Scientists Say They Have Genetic Evidence for Evolution

ByABC News
February 6, 2002, 2:41 PM

Feb. 7 -- Researchers say they've scored one more for evolution.

Scientists have presented archaeological evidence, anatomical evidence and now they say they have genetic evidence that demonstrates Charles Darwin was right when he suggested new species arise through a process known as natural selection. Skeptics of the theory, however, remain unconvinced.

A team led by William McGinnis, a biologist at the University of California at San Diego, showed that a single mutation in a particular class of genes known as Hox genes can lead to big changes in the body. These big changes, the researchers say, could have played a significant role in the evolution of some new species.

A Master Switch

Past research has shown that Hox genes act as master switches that turn on and off other genes during embryonic development.The team found that by mutating Hox genes in multi-limbed crustaceans and millipedes they could effectively block the development of limbs in these animals.

This mutation, they say, could have led to the evolution of insects, which have only six legs and emerged suddenly some 400 million years ago, long after crustaceans were on the scene.

"One of the big questions people have for evolution is, How can you get dramatic rearrangements of bodies," said McGinnis. "Up until now there hasn't been much evidence of how this happens."

The study by McGinnis and graduate students Matthew Ronshaugen and Nadine McGinnis appears this week as an early publication in the online version of the journal Nature.

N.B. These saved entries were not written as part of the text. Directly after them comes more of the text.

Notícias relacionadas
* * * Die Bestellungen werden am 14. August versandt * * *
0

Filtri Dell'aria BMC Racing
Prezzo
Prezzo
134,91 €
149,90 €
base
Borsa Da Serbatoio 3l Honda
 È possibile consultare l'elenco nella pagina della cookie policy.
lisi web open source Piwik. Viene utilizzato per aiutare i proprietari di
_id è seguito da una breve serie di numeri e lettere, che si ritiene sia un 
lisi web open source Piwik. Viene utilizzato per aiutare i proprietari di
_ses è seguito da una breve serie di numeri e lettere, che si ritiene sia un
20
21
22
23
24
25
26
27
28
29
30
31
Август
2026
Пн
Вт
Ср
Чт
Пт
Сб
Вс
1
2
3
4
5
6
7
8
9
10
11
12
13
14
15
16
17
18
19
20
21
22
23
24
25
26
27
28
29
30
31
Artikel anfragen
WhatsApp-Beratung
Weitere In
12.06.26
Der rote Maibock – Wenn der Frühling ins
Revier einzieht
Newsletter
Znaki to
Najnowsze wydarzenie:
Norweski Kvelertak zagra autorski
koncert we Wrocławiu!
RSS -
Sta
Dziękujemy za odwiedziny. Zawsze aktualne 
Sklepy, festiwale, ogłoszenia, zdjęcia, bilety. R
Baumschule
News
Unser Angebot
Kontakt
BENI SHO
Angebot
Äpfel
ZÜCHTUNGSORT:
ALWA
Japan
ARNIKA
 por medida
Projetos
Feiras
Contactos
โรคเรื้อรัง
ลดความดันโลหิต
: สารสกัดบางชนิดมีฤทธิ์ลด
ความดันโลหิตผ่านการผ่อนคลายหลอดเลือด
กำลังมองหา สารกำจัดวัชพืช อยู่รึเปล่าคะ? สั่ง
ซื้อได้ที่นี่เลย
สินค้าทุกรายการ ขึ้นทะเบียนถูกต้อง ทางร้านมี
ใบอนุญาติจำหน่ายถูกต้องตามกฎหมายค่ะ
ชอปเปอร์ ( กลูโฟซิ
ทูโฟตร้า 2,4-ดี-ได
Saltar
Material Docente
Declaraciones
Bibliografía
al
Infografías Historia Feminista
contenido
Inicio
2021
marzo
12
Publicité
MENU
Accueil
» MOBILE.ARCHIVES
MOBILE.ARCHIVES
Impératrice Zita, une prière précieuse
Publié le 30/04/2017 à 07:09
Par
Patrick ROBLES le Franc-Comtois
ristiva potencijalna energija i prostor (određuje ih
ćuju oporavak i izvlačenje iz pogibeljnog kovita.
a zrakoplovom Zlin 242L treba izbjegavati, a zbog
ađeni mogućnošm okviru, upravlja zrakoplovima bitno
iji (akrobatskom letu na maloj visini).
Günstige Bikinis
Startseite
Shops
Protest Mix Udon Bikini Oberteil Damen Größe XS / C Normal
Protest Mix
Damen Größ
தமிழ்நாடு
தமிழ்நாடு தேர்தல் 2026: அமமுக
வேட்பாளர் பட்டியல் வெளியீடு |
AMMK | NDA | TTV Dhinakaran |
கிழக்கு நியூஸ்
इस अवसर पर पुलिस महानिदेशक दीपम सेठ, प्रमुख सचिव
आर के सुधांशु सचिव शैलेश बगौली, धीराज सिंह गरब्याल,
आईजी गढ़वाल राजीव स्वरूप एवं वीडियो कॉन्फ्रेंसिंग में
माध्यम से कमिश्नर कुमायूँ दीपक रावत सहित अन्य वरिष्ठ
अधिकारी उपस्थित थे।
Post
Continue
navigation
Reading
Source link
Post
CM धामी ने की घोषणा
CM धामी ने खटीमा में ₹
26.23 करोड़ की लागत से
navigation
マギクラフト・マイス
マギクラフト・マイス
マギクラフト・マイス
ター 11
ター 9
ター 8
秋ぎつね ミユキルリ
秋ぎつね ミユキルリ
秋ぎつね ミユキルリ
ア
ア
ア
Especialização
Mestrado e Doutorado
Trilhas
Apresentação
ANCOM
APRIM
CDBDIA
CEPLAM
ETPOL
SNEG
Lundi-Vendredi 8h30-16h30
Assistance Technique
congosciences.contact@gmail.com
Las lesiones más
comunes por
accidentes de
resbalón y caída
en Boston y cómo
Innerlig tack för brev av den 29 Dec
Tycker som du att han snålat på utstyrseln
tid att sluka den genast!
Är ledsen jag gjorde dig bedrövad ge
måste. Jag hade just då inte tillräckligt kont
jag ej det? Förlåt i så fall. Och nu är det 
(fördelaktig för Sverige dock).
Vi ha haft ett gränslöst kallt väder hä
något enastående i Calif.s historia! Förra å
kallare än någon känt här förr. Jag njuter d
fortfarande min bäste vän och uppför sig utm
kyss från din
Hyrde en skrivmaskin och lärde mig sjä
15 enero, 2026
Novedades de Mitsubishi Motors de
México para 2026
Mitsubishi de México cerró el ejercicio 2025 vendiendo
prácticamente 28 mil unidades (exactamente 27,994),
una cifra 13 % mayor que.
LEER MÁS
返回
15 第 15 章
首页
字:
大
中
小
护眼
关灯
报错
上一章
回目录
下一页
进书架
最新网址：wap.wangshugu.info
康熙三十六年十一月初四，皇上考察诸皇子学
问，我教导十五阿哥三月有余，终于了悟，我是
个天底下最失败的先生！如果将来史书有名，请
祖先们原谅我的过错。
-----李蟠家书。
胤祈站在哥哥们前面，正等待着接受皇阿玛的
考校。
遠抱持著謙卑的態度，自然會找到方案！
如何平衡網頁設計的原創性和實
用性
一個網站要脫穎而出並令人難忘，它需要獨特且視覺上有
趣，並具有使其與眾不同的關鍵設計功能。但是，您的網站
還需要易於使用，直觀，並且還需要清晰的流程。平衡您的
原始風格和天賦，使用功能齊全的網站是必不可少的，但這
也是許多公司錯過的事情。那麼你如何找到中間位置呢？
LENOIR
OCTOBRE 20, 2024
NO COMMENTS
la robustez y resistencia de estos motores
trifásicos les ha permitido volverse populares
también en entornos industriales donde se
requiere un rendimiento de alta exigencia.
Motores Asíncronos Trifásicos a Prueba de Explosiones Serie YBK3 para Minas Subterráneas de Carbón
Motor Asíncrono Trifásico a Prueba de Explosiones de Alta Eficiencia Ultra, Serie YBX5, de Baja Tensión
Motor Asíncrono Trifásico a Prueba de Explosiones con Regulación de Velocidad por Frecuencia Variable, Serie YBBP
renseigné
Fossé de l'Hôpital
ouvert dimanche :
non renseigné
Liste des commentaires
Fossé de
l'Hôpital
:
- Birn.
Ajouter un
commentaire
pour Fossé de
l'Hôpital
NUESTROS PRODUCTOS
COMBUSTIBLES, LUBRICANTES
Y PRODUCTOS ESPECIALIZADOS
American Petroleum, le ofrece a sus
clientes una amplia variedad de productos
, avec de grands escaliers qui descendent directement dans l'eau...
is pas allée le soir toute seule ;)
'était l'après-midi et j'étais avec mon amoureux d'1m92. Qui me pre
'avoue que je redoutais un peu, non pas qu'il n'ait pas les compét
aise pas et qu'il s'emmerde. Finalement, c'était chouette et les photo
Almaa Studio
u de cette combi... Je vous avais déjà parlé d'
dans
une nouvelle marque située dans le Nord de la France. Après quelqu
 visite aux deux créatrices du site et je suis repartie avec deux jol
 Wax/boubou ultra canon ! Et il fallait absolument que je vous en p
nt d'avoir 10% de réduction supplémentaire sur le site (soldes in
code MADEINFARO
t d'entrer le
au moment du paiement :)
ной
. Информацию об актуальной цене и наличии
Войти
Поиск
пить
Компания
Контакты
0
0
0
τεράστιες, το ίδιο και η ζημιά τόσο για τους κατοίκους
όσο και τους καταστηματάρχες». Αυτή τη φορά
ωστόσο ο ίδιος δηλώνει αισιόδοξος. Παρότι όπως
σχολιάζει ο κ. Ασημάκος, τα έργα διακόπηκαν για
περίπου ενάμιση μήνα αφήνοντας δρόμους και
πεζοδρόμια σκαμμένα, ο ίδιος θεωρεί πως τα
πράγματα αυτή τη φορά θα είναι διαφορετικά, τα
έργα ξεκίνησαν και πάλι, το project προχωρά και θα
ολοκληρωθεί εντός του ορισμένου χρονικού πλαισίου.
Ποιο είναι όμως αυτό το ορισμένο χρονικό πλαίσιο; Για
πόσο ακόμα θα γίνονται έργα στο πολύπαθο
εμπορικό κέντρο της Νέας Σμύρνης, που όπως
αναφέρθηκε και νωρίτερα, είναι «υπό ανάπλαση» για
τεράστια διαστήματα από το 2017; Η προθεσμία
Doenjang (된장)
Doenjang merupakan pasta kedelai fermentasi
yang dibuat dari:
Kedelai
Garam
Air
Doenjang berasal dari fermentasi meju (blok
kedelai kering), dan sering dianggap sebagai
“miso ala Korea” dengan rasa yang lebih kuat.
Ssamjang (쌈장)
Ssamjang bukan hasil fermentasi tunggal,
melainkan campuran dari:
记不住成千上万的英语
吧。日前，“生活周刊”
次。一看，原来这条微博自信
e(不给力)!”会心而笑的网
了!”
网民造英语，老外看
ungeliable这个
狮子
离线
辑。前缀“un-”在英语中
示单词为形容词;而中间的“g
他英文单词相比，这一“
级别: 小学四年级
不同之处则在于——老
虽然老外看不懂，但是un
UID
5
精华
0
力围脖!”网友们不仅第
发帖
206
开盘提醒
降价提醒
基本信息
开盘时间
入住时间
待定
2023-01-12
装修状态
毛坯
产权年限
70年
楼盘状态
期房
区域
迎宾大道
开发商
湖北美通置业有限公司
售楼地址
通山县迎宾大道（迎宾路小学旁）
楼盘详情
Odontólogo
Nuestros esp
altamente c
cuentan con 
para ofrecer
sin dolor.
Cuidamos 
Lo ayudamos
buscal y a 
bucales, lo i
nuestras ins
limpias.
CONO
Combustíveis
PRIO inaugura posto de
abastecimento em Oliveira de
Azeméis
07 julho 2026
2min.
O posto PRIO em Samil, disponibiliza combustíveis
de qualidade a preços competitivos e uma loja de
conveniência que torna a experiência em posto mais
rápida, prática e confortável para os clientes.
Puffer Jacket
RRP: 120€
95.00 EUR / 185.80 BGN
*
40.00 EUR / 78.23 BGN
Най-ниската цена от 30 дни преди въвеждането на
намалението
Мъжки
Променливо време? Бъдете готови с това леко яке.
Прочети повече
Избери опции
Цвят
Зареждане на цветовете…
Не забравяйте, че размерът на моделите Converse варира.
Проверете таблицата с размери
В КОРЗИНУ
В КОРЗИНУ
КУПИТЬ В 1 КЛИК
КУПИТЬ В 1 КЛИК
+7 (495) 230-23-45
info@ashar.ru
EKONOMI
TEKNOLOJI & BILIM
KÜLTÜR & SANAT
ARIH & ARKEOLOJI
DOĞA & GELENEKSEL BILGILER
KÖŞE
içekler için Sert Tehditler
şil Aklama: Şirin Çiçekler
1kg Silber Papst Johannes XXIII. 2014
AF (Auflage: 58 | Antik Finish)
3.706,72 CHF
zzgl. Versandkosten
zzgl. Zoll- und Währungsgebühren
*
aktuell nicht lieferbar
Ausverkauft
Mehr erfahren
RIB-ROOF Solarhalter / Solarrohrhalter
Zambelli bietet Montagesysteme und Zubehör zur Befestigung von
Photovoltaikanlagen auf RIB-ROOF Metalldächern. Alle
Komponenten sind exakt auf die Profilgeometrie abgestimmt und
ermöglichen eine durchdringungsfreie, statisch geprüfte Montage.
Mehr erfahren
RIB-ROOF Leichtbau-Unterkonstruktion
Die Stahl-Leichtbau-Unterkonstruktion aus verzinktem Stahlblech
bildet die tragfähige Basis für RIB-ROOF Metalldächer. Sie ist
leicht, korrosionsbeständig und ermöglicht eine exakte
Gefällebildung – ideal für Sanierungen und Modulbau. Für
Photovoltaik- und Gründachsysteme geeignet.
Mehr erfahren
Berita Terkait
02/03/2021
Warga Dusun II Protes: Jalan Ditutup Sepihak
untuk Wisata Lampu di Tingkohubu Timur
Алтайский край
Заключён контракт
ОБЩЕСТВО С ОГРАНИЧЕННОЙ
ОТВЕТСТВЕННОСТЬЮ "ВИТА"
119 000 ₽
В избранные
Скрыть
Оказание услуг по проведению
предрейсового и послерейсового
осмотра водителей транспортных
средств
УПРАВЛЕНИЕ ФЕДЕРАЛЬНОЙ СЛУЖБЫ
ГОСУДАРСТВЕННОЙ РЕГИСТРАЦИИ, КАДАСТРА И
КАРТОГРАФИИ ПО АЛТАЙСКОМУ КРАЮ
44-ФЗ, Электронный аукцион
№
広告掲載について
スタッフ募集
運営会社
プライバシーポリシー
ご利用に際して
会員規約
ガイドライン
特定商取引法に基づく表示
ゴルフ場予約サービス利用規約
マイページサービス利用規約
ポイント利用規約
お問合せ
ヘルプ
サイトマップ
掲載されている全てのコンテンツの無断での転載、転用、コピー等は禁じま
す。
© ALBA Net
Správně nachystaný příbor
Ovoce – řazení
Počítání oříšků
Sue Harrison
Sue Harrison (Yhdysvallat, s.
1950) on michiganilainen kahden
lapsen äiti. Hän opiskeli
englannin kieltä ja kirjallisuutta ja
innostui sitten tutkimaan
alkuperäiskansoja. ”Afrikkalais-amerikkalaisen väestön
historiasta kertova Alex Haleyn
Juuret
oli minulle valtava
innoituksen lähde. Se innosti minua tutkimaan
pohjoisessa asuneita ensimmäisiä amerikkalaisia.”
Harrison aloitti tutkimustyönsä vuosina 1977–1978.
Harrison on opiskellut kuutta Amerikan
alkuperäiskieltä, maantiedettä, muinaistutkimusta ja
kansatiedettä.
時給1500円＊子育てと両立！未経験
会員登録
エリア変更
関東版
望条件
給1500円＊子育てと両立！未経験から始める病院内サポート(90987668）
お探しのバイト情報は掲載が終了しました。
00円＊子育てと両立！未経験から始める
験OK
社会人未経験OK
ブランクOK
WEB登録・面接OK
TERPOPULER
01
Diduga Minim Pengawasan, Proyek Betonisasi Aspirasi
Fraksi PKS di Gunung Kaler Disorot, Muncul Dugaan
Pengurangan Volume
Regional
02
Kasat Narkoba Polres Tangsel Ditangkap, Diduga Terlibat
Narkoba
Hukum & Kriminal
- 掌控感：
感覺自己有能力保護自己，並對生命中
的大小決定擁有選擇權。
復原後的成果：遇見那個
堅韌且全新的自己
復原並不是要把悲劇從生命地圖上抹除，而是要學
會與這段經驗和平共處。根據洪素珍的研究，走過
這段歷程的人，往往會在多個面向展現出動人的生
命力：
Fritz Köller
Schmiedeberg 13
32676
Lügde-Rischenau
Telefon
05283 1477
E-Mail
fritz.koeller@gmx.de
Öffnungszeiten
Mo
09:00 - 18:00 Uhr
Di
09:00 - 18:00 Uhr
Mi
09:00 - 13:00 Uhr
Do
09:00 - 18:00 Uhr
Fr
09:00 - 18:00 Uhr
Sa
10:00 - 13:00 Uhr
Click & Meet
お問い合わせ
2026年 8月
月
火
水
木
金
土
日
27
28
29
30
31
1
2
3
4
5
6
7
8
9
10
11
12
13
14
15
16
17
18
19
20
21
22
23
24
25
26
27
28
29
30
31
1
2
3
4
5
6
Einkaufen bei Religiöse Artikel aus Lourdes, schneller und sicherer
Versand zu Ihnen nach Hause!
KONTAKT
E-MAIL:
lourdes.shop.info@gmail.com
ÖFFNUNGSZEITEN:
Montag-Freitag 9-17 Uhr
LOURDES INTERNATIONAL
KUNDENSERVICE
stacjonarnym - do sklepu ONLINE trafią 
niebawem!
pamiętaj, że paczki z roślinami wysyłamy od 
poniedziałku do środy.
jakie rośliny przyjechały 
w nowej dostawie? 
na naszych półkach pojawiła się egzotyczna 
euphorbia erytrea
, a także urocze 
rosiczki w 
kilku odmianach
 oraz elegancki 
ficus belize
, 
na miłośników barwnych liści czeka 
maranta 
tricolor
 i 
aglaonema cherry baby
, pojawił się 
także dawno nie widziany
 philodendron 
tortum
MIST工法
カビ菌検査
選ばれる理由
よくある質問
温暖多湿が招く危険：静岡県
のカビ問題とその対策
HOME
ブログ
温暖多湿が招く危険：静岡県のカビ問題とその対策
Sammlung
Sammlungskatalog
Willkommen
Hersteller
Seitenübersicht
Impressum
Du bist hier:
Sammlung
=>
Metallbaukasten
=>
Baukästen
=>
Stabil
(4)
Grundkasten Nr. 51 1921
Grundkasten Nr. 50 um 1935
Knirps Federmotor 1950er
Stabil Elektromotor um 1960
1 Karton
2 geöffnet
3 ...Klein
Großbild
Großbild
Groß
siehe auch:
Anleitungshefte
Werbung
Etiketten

Challengers of evolution say they remain unconvinced.

Seeking Proof

Creationists argue that, rather than evolving naturally, all species were created by God. And proponents of a theory known as Intelligent Design claim that plants and animals are too complex to be formed by evolution and so must have been crafted by some existing intelligence (possibly God or a form of extraterrestrial life).

Both contend the evidence is too thin to support the idea of evolution and the genetic study doesn't dent their skepticism.